Di Amrik, ada Laura Callahan, pejabat tinggi di Departemen Keamanan Dalam Negeri. Kariernya keren banget, sampai akhirnya ketahuan kalau semua gelar akademiknya ternyata dibeli dari kampus palsu alias diploma abal-abal. Langsung resign, reputasi ancur.

Nah, kalau bicara soal konteks politik kekinian, apalagi di negara-negara yang cenderung otoriter atau semi-otoriter, kadang muncul pemimpin yang ijazahnya misterius banget. Ada yang gak bisa dibuktiin, ada yang kampusnya bilang "kami gak kenal", atau dokumennya tiba-tiba hilang kayak ditelan bumi. Tapi anehnya, rakyat dilarang tanya, media mingkem, dan siapa yang nekat buka suara bisa-bisa diamankan.

Semua ini nunjukin satu hal: dalam politik, penampilan bisa jauh lebih penting daripada kenyataan.
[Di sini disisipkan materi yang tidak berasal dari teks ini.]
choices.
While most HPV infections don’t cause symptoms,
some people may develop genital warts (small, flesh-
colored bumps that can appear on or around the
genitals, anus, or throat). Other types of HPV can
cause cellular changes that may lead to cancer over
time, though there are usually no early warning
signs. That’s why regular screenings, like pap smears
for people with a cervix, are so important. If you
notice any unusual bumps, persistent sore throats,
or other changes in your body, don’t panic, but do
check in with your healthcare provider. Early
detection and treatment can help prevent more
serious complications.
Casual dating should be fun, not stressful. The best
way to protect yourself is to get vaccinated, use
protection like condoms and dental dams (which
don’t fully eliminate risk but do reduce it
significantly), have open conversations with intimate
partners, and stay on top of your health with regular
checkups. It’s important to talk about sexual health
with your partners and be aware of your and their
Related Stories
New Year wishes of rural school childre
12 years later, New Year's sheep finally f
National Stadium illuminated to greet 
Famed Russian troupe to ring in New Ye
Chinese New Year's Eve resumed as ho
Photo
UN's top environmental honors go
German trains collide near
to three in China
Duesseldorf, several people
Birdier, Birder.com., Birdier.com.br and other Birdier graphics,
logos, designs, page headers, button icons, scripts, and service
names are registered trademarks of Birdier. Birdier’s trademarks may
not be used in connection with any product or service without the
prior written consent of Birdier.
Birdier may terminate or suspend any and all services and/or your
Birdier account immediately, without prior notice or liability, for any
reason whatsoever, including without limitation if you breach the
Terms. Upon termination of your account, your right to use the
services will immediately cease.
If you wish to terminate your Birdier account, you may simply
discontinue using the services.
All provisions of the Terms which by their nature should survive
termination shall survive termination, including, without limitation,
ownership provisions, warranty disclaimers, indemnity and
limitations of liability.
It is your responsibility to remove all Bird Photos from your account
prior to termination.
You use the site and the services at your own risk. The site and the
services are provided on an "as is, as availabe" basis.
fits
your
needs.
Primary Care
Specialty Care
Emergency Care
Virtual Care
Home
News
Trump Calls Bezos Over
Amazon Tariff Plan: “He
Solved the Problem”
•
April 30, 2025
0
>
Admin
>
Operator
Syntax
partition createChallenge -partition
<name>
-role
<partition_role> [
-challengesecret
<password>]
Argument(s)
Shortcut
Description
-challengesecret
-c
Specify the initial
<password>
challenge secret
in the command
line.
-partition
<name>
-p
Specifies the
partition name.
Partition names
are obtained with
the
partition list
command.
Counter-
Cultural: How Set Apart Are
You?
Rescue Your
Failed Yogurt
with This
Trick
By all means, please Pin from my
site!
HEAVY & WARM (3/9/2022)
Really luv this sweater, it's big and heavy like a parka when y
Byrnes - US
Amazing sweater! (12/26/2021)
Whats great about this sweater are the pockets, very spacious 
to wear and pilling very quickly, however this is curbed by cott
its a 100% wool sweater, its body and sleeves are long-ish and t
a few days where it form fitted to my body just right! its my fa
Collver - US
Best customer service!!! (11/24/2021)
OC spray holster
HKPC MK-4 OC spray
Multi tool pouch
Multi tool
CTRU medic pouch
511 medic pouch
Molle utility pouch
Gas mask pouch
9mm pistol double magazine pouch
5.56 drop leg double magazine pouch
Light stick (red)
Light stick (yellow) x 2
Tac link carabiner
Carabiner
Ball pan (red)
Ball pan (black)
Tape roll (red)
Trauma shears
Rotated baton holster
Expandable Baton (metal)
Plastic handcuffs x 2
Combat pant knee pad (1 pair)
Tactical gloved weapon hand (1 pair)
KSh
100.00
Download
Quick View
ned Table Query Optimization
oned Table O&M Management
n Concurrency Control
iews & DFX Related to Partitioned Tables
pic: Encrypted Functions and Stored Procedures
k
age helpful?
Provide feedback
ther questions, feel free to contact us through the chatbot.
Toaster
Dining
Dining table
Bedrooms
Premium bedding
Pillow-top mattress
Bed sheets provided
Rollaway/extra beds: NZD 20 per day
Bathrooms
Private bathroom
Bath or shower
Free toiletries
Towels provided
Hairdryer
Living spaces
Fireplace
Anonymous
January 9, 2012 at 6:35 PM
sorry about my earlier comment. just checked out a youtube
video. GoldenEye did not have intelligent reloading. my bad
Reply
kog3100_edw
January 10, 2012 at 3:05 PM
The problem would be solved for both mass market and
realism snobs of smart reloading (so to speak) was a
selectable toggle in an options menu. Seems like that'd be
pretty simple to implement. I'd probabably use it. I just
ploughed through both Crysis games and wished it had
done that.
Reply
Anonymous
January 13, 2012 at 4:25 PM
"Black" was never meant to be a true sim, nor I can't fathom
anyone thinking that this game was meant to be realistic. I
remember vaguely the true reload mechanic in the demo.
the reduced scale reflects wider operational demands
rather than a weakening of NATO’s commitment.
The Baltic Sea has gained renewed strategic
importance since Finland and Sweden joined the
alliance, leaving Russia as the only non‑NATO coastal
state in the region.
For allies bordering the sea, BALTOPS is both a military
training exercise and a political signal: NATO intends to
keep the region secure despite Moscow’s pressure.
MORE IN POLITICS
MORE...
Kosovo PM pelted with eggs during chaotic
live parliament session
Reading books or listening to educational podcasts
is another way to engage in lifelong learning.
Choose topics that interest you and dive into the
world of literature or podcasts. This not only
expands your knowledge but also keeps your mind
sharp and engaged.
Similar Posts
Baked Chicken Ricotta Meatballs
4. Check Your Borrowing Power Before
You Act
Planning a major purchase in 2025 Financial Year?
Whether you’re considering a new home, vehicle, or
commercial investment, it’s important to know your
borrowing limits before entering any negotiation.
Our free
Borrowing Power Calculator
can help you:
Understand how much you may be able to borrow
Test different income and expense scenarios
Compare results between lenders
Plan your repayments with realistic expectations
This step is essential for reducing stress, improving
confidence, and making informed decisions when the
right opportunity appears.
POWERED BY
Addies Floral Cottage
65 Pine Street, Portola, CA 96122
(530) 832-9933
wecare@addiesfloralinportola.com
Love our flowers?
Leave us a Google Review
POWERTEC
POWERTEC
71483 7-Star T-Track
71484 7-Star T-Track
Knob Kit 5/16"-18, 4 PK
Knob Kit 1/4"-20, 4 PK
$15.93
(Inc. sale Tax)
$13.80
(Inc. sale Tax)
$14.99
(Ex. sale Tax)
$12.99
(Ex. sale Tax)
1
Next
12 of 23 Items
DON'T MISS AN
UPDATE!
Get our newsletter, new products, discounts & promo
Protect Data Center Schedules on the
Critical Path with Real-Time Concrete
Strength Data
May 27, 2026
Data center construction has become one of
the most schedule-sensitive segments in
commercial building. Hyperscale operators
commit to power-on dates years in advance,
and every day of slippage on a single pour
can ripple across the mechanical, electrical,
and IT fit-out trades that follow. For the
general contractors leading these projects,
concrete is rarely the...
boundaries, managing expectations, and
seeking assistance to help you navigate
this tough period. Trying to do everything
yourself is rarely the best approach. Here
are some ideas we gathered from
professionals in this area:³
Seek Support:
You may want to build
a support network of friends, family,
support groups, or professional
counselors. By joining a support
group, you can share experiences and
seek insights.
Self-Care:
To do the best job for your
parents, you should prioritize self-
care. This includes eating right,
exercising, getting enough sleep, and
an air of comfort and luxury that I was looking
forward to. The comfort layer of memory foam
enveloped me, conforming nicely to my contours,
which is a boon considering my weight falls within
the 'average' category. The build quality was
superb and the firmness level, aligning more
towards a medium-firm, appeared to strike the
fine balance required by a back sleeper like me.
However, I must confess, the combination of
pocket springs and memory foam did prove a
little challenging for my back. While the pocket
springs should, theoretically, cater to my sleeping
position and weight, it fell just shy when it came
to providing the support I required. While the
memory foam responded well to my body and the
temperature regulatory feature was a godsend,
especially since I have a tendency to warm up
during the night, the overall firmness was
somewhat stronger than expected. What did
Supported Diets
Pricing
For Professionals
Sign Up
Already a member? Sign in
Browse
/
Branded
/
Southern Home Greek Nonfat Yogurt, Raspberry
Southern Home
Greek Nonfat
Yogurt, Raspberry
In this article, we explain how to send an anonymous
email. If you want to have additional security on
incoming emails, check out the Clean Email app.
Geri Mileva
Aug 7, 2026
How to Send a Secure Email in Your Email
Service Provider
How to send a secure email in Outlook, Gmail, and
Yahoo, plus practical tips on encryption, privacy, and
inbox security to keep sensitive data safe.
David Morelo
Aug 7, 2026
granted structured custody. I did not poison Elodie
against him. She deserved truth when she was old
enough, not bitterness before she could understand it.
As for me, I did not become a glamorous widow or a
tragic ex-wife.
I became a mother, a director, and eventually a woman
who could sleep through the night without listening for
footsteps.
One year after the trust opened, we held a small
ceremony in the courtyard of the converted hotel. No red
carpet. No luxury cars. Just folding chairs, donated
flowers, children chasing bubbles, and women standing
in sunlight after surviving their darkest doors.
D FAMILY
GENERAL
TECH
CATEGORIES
Gelar “Ir.”, sebutan “bangsawan”, atau cerita “lulusan luar negeri” bisa bikin rakyat kagum setengah mati—padahal bisa jadi itu cuma topeng. Seperti kata Machiavelli: “Yang penting keliatan, bukan beneran.” Selama rakyat masih percaya, kebenaran bisa ditaruh di pojok dulu.

Moral of the story? Jangan gampang baper ama gelar dan dongeng asal-usul. Kadang, "pangeran" yang kita pilih... ternyata bukan jebolan UGM yang ternama, tapi lulusan Photoshop ala Pasar Pramuka.